American baseball player (born 1986)

Ryan Matthew Lollis (born December 16, 1986) is an American former professional baseball outfielder. He played in Major League Baseball (MLB) for the San Francisco Giants in 2015.

==Amateur career==
Lollis was born in Houston, Texas and attended Houston Christian High School. He hit .520 with 10 homers and 57 RBI in high school, going 10-1 with a 1.11 ERA and 106 K as a pitcher. He was All-State his senior year. The Pittsburgh Pirates drafted him in the 20th round of the 2005 Major League Baseball draft, though he opted not to sign.

He went on to attend the University of Missouri, where he played college baseball for the Missouri Tigers from 2006 to 2009. He hit .327 with a .386 on-base percentage as a college freshman and .294 with a .396 slugging percentage as a sophomore. After the 2007 season, he played collegiate summer baseball with the Cotuit Kettleers of the Cape Cod Baseball League. His junior year, he hit .339 with a .440 OBP, 17 doubles and 48 runs in 60 games. He was then taken by the Detroit Tigers in the 20th round of the 2008 Major League Baseball draft, but once again did not ink a contract. As a senior, he hit .287 with 50 runs in 61 games and stole 15 bases in 16 tries.

==Professional career==
Lollis was selected by the San Francisco Giants in the 37th round of the 2009 Major League Baseball draft, and began his professional career by posting a slash line of .312/.373/.427 with 62 hits in 52 games for the 2009 Salem-Keizer Volcanoes. In 2010, he batted .288/.345/.380 in 114 games for the Augusta Greenjackets. In 2011, he hit .303/.381/.399 with 10 stolen bases and 108 hits in 97 games split between the Greenjackets, San Jose Giants and Richmond Flying Squirrels. He batted .300/.364/.424 with 8 home runs, 60 RBI and 148 hits in 125 games split between San Jose and the Triple-A Fresno Grizzlies. In his first stint at Triple-A, he hit .309/.393/.434 in 50 games. He returned to Richmond for 2013, where he hit .267/.345/.377 with 125 hits in 136 games, fielding .983 in center field. He also played in the Venezuelan Winter League that year. Between San Jose and Richmond in 2014, Lollis hit .237 with four home runs and 28 RBI in 96 games.

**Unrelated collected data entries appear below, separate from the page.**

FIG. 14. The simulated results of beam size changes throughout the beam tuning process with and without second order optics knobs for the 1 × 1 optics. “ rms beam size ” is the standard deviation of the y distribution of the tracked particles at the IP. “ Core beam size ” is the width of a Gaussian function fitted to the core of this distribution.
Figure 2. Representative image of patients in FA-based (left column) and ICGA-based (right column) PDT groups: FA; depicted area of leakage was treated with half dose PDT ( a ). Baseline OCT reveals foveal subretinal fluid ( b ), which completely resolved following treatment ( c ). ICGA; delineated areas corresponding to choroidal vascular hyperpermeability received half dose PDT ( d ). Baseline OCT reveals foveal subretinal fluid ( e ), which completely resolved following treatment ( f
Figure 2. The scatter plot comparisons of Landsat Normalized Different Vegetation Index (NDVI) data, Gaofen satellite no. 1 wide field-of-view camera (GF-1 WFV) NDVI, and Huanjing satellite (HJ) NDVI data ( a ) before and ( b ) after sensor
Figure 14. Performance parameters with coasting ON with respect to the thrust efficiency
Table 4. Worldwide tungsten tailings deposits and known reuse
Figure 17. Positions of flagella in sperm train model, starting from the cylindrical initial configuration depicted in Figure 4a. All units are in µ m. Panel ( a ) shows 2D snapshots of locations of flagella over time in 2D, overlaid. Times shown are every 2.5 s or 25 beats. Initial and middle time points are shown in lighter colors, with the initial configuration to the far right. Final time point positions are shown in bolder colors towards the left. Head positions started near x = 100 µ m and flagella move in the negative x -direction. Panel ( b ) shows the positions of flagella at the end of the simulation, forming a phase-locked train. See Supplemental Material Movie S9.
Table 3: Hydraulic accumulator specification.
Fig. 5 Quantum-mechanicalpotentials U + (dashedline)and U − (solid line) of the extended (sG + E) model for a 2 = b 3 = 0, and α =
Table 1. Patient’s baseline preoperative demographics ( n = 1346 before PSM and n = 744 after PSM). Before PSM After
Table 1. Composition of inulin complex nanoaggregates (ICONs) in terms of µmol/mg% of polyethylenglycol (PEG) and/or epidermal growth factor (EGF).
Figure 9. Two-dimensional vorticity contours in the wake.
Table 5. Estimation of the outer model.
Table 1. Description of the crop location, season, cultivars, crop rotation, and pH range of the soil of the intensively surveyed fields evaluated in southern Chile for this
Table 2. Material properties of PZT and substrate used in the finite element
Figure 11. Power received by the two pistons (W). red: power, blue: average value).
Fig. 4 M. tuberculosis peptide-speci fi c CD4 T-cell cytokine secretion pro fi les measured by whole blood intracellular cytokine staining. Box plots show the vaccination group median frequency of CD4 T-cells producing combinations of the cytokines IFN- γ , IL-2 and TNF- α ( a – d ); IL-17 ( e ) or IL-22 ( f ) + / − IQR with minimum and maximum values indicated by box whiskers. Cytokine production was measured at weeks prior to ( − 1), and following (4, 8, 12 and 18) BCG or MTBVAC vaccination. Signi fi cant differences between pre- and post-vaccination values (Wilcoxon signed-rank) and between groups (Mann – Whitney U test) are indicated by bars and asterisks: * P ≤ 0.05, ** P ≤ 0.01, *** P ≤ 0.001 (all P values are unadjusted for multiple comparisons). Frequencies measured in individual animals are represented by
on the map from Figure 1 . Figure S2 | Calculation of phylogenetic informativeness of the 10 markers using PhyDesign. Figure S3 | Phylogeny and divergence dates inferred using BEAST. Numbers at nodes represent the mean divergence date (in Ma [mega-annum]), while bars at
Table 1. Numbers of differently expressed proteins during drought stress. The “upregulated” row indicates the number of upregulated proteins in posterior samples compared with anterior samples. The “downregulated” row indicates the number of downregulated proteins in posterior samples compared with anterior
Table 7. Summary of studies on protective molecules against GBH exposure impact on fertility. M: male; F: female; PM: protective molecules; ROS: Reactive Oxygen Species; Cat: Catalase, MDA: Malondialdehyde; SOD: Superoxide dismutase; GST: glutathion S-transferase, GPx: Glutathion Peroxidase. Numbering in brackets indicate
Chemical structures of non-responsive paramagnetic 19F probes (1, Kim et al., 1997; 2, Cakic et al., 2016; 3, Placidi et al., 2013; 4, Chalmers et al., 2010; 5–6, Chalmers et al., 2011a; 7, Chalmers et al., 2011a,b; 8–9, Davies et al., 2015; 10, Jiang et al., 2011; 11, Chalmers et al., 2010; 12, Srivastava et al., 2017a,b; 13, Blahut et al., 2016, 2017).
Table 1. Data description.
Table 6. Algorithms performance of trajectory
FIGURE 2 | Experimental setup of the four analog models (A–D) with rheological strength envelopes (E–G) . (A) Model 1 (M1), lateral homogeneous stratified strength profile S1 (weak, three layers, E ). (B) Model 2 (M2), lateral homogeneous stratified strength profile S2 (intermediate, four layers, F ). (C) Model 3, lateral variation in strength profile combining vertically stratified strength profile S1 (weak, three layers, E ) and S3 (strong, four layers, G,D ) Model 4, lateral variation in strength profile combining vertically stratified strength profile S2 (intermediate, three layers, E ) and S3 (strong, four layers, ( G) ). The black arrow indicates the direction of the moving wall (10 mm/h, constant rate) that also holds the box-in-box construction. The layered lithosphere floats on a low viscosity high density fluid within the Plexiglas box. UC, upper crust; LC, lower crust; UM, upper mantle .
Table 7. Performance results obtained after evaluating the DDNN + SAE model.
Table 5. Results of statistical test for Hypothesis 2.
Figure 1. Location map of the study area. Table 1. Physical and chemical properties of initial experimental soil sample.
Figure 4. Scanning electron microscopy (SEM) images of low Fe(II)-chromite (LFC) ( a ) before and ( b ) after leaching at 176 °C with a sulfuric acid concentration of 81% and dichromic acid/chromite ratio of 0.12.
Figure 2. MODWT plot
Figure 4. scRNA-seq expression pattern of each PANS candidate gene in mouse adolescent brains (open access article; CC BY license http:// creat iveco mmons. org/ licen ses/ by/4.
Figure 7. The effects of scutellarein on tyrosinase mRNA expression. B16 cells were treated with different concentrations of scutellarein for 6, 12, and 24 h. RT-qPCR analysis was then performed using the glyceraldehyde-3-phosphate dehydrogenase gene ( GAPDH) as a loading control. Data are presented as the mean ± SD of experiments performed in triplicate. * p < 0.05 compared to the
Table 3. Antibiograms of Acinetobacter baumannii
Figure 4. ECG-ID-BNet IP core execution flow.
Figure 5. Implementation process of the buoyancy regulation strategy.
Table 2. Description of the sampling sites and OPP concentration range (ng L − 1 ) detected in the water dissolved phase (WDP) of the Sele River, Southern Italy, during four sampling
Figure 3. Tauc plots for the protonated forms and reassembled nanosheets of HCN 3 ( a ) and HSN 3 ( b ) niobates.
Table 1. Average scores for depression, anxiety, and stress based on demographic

The Giants promoted him to the major leagues on July 3, 2015, after he hit .345/.431/.478 in 30 games for San Jose, .471/.500/.529 in seven games with Richmond and .353/.422/.517 in 32 games for the Sacramento River Cats, the Giants' new Triple-A club. Between the teams, he batted .358/.431/.500. He made his major league debut on July 4, 2015, going 0-for-4 against the Washington Nationals. Lollis was optioned back to Triple-A Sacramento on July 7, after hitting 0-for-5 in 2 games. Lollis was called back up on August 13 when Nori Aoki went on the disabled list. In his second career start on August 18, 2015, Lollis got his first major league hit, off Tyler Lyons of the St. Louis Cardinals. Lollis was optioned back to Sacramento on August 22, and was designated for assignment on August 31. He elected free agency following the season on November 7, 2016.

Lollis split the 2017 season between Double–A Richmond and Triple–A Sacramento. In 113 combined games, he batted .263/.306/.323 with 1 home run and 35 RBI. Lollis elected free agency following the season on November 6, 2017.